戯れ
今までと変わってしまった私を見兼ねて、同僚から飲みに誘われた。同僚と言っても形だけの存在であって、実際は私の方が有能なのだが、昔のよしみもあり、その関係のまま留まらせている。
『あんた最近変じゃない?何を考えてるのか分かんないけど‥』
そう問いかけてくると、すぐさま煙草を点ける。私が煙草嫌いなのを知ってるはずなのだが、お構いなしだ。一種の嫌がらせ、嫌味にも取れる、その行動は人としてのマナーの欠如さえも感じる。
「‥煙草はやめろ」
『なんですか?よく聞こえませんけど?』
私は小さな溜め息を吐くと、一言もういいと呟き、会話をシャットダウンする。これだから人間関係は面倒なのだ。得にこいつとの関わりは‥。
『気分転換した方がいいんじゃない?こういう時は酒でしょ?』
「‥好きにしろ」
ここで反論すれば、こいつのマシンガントークが降ってくる。それが一番面倒くさい。そう思った私は無言で深い溜め息を吐いた。

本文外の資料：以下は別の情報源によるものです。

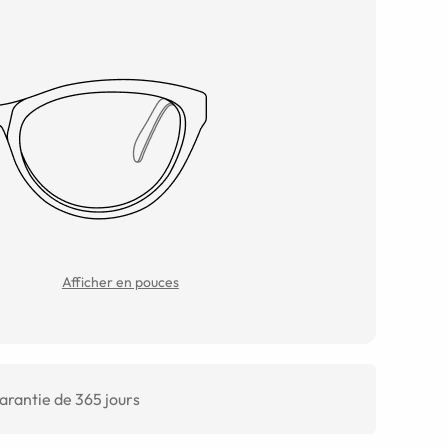
Afficher en pouces
arantie de 365 jours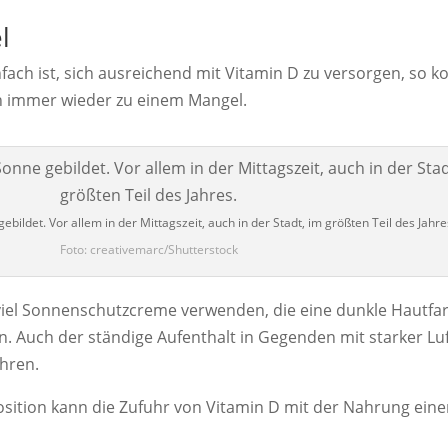
l
nfach ist, sich ausreichend mit Vitamin D zu versorgen, so
 immer wieder zu einem Mangel.
ebildet. Vor allem in der Mittagszeit, auch in der Stadt, im größten Teil des Jahre
Foto: creativemarc/Shutterstock
e viel Sonnenschutzcreme verwenden, die eine dunkle Hautfa
en. Auch der ständige Aufenthalt in Gegenden mit starker 
hren.
sition kann die Zufuhr von Vitamin D mit der Nahrung einen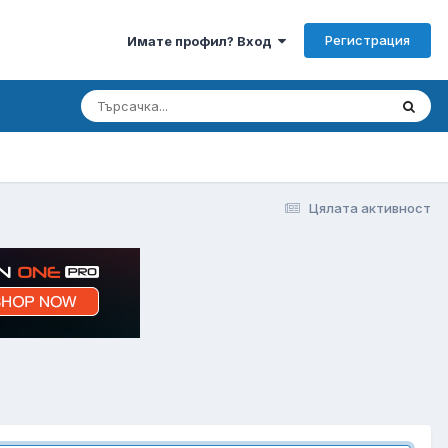
Регистрация
Имате профил? Вход
Цялата активност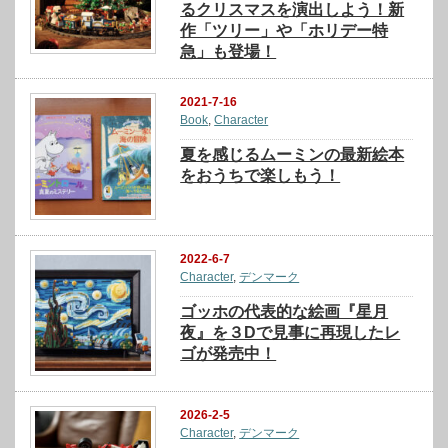
るクリスマスを演出しよう！新
作「ツリー」や「ホリデー特
急」も登場！
2021-7-16
Book
,
Character
夏を感じるムーミンの最新絵本
をおうちで楽しもう！
2022-6-7
Character
,
デンマーク
ゴッホの代表的な絵画『星月
夜』を３Dで見事に再現したレ
ゴが発売中！
2026-2-5
Character
,
デンマーク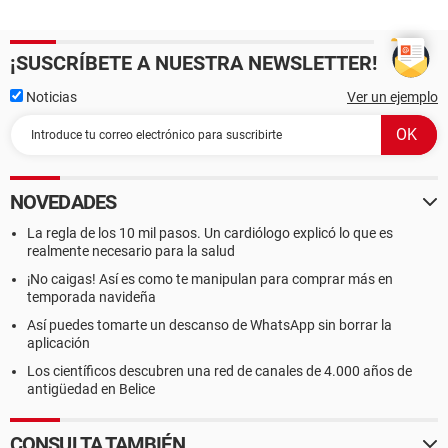
¡SUSCRÍBETE A NUESTRA NEWSLETTER!
Noticias
Ver un ejemplo
NOVEDADES
La regla de los 10 mil pasos. Un cardiólogo explicó lo que es
realmente necesario para la salud
¡No caigas! Así es como te manipulan para comprar más en
temporada navideña
Así puedes tomarte un descanso de WhatsApp sin borrar la
aplicación
Los científicos descubren una red de canales de 4.000 años de
antigüedad en Belice
CONSULTA TAMBIÉN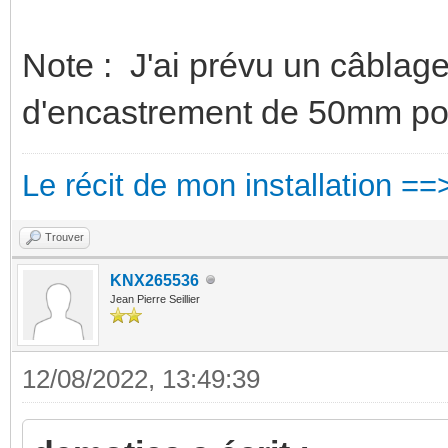
Note : J'ai prévu un câblag
d'encastrement de 50mm pou
Le récit de mon installation ==
Trouver
KNX265536
Jean Pierre Seillier
12/08/2022, 13:49:39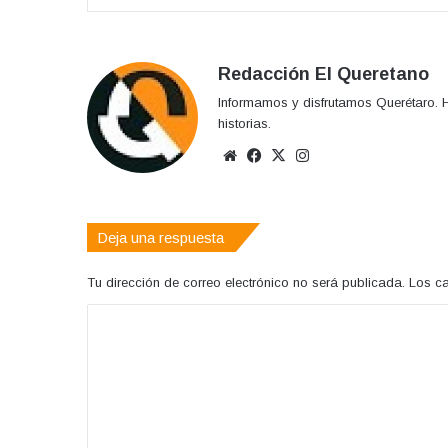
Redacción El Queretano
Informamos y disfrutamos Querétaro. H
historias.
Sitio
Facebook
X
Instagram
web
Deja una respuesta
Tu dirección de correo electrónico no será publicada.
Los c
C
o
m
e
n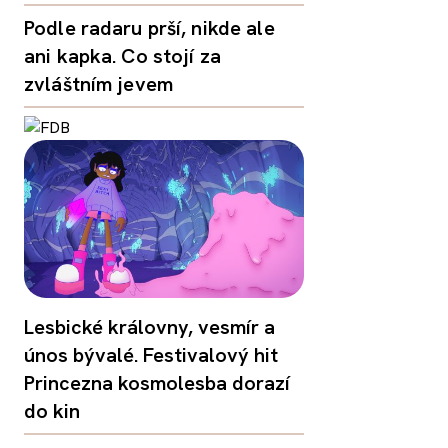
Podle radaru prší, nikde ale
ani kapka. Co stojí za
zvláštním jevem
Lesbické královny, vesmír a
únos bývalé. Festivalový hit
Princezna kosmolesba dorazí
do kin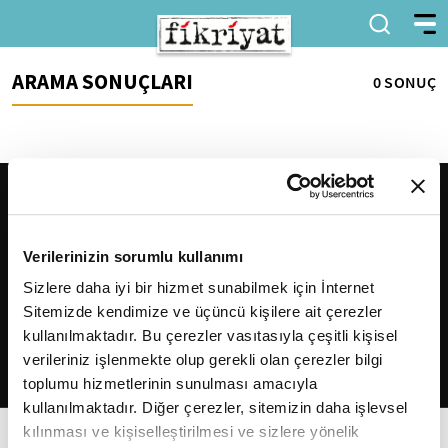
ARAMA SONUÇLARI
0 SONUÇ
Verilerinizin sorumlu kullanımı
Sizlere daha iyi bir hizmet sunabilmek için İnternet
Sitemizde kendimize ve üçüncü kişilere ait çerezler
2026
Fikriyat
. Tüm hakları saklıdır.
kullanılmaktadır. Bu çerezler vasıtasıyla çeşitli kişisel
verileriniz işlenmekte olup gerekli olan çerezler bilgi
toplumu hizmetlerinin sunulması amacıyla
kullanılmaktadır. Diğer çerezler, sitemizin daha işlevsel
kılınması ve kişiselleştirilmesi ve sizlere yönelik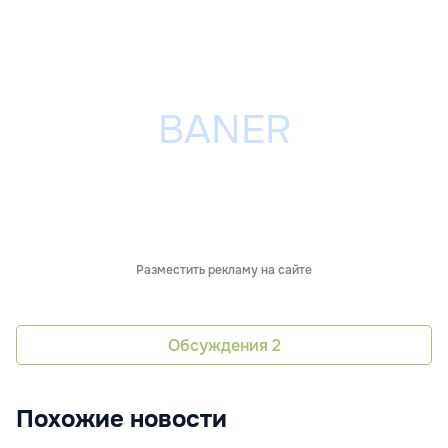
Разместить рекламу на сайте
Обсуждения
2
Похожие новости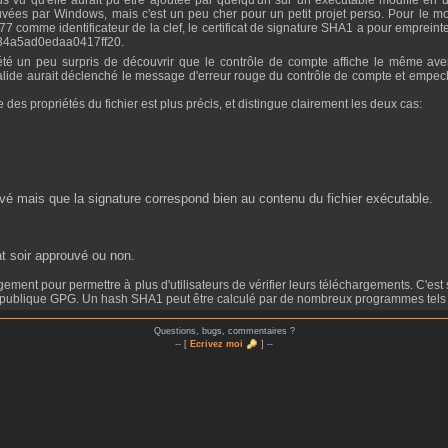
rouvées par Windows, mais c'est un peu cher pour un petit projet perso. Pour le m
comme identificateur de la clef, le certificat de signature SHA1 a pour emprei
b34a5ad0edaa0417ff20.
valide aurait déclenché le message d'erreur rouge du contrôle de compte et empec
es propriétés du fichier est plus précis, et distingue clairement les deux cas:
ouvé mais que la signature correspond bien au contenu du fichier exécutable.
at soir approuvé ou non.
ef publique GPG. Un hash SHA1 peut être calculé par de nombreux programmes tels
Questions, bugs, commentaires ?
-- [
Ecrivez moi
] --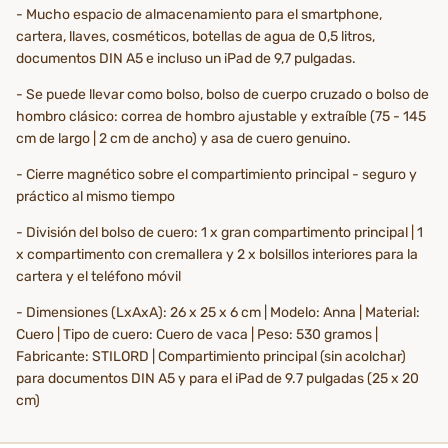
- Mucho espacio de almacenamiento para el smartphone,
cartera, llaves, cosméticos, botellas de agua de 0,5 litros,
documentos DIN A5 e incluso un iPad de 9,7 pulgadas.
- Se puede llevar como bolso, bolso de cuerpo cruzado o bolso de
hombro clásico: correa de hombro ajustable y extraíble (75 - 145
cm de largo | 2 cm de ancho) y asa de cuero genuino.
- Cierre magnético sobre el compartimiento principal - seguro y
práctico al mismo tiempo
- División del bolso de cuero: 1 x gran compartimento principal | 1
x compartimento con cremallera y 2 x bolsillos interiores para la
cartera y el teléfono móvil
- Dimensiones (LxAxA): 26 x 25 x 6 cm | Modelo: Anna | Material:
Cuero | Tipo de cuero: Cuero de vaca | Peso: 530 gramos |
Fabricante: STILORD | Compartimiento principal (sin acolchar)
para documentos DIN A5 y para el iPad de 9.7 pulgadas (25 x 20
cm)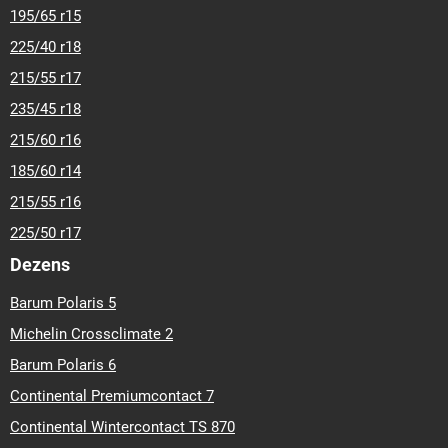
195/65 r15
225/40 r18
215/55 r17
235/45 r18
215/60 r16
185/60 r14
215/55 r16
225/50 r17
Dezens
Barum Polaris 5
Michelin Crossclimate 2
Barum Polaris 6
Continental Premiumcontact 7
Continental Wintercontact TS 870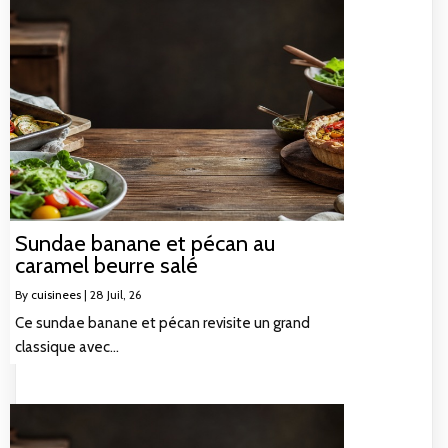
Sundae banane et pécan au
caramel beurre salé
By
cuisinees
|
28
Juil, 26
Ce sundae banane et pécan revisite un grand
classique avec…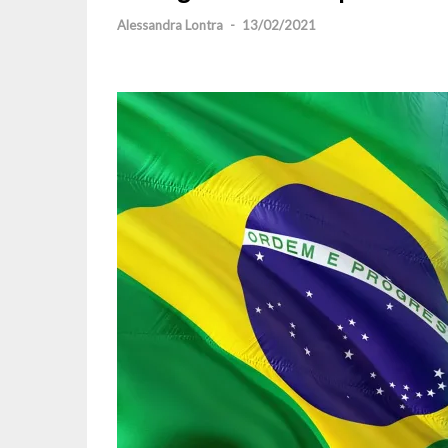
Alessandra Lontra
-
13/02/2021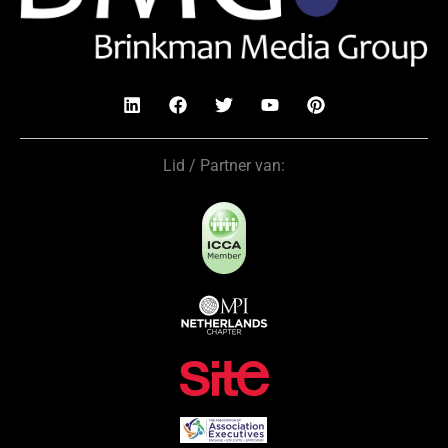
Lid / Partner van:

『よし。じゃ行きましょ。仕事終わったらrimするから』
「‥‥」
スマホなんて興味がなく、ガラケー使いだったのに、こいつが煩いからスマホに変えた。
その時に横からしゃしゃり出てくるこいつにスマホを取られ、通話アプリのrimをダウンロードされてから異常な絡みで、嫌になってきている。嫌なら消せばいいだけだが、同僚であり、幼馴染みであるこいつには逆らえない理由があるからダルい。横目ではしゃぐこいつを睨むと、過去へとタイムスリップしてゆく。過去と現在を行き来する思考。今でも忘れられないあの光景。私は目頭に熱いものを感じ、ふいに目を瞑った。